◆ **Exercise description**:
Answer these questions about the passage below on raising a child to speak German:
(a) After the American school in Berlin, what kind of school did the writer transfer to?
(b) What did the writer minor in during college?
(c) What nationality is George Saunders?

◆ **Document excerpt**:
------------------------------------------------------------------------
The dream didn't come true. German has never been easy for me like English, and I think the main reason is I started too late. My first year in Berlin was spent at the American school, and then I transferred to a German-American school. The second was much better at teaching German, but the rest of my classes were still in English. And, as traveling Americans rely on, everyone speaks English, so I didn't have a problem navigating the city with my limited skills.
I took another year of German when we returned to the States for my high school years (the only year that was offered at my schools), and then I minored in German in college. My college classes especially helped me progress in my abilities, but I've remained self-conscious about speaking German with actual native German speakers. Americans at the same level as I am — sure. But real, live Germans or Austrians, etc.? Not so much.
So the wish remained, a regret that I never did become fabulous in another language.
And I realized — it could be so much easier. My German friends who are fluent in English started learning English in preschool. Why do Americans, by and large, wait until high school? It's so much harder then.
And there are so many benefits to multilingualism: increased cognitive skills, better proficiency at reading and writing (there seems to be something about learning more than one language that makes you aware of language as a construct and helps you decipher the parts more readily, so therefore:), ease of learning additional languages, acknowledgment and appreciation of cultural differences, and greater creative thinking in general, among more practical possibilities like having an easier time in foreign-language classes at school or in getting a job in a language field.
So when I was contemplating having a baby, I thought — I'll make it easy for him. (Forgive the masculine pronoun use, but I ended up having a boy, so it makes sense to me in this case.) I'll start him at birth, before birth even.
But was it even possible? Could a non-native speaker raise a native-level speaker?
I found a book at the library that inspired me no end: Bilingual Children: From Birth to Teens, by George Saunders. It looks to be out of print (and holy-cow expensive), but maybe your library also has a copy or you can access it through interlibrary loan.
George Saunders is an Australian who learned German well enough that he figured he'd give raising his children in German a whirl. He's also a linguist, so this sort of thing amused him. I'm so glad that it did! And that he documented his experiences.
------------------------------------------------------------------------
◆ **Dataset records**:
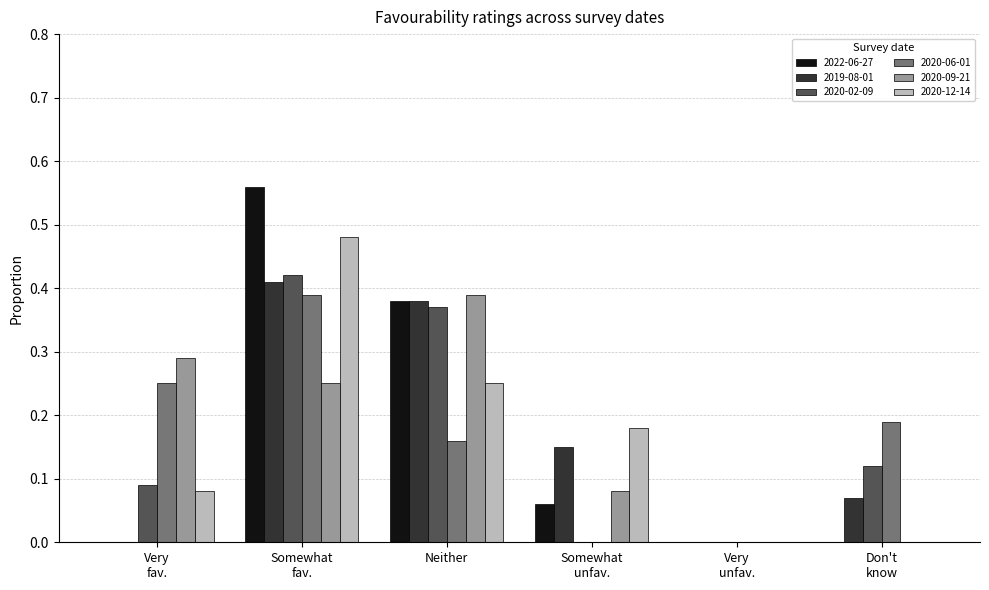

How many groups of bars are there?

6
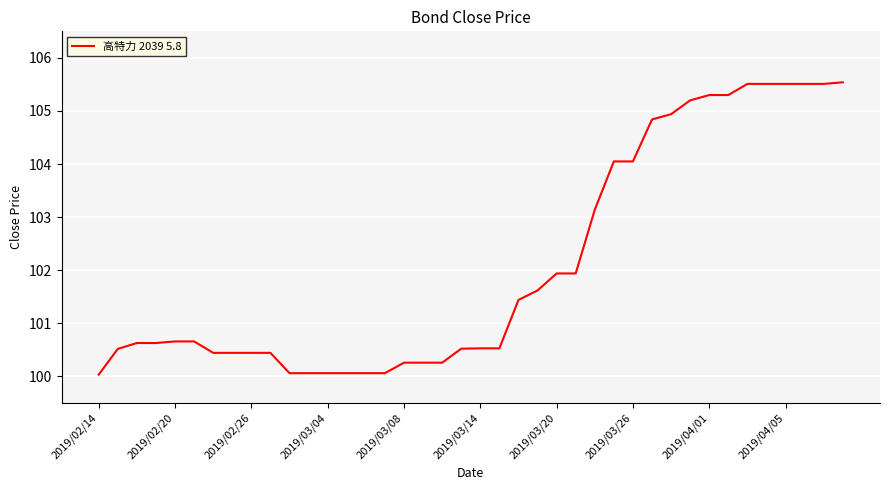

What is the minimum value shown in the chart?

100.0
------------------------------------------------------------------------
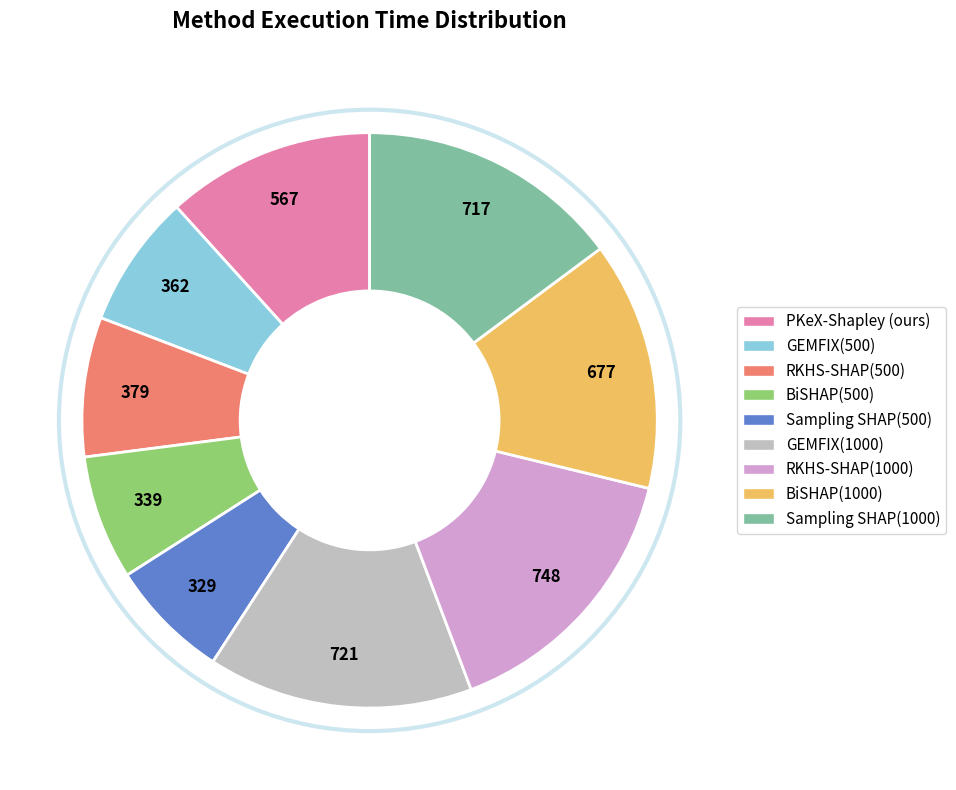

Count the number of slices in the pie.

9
------------------------------------------------------------------------
◆ **Solution**:
(a) A German-American school
(b) German
(c) Australian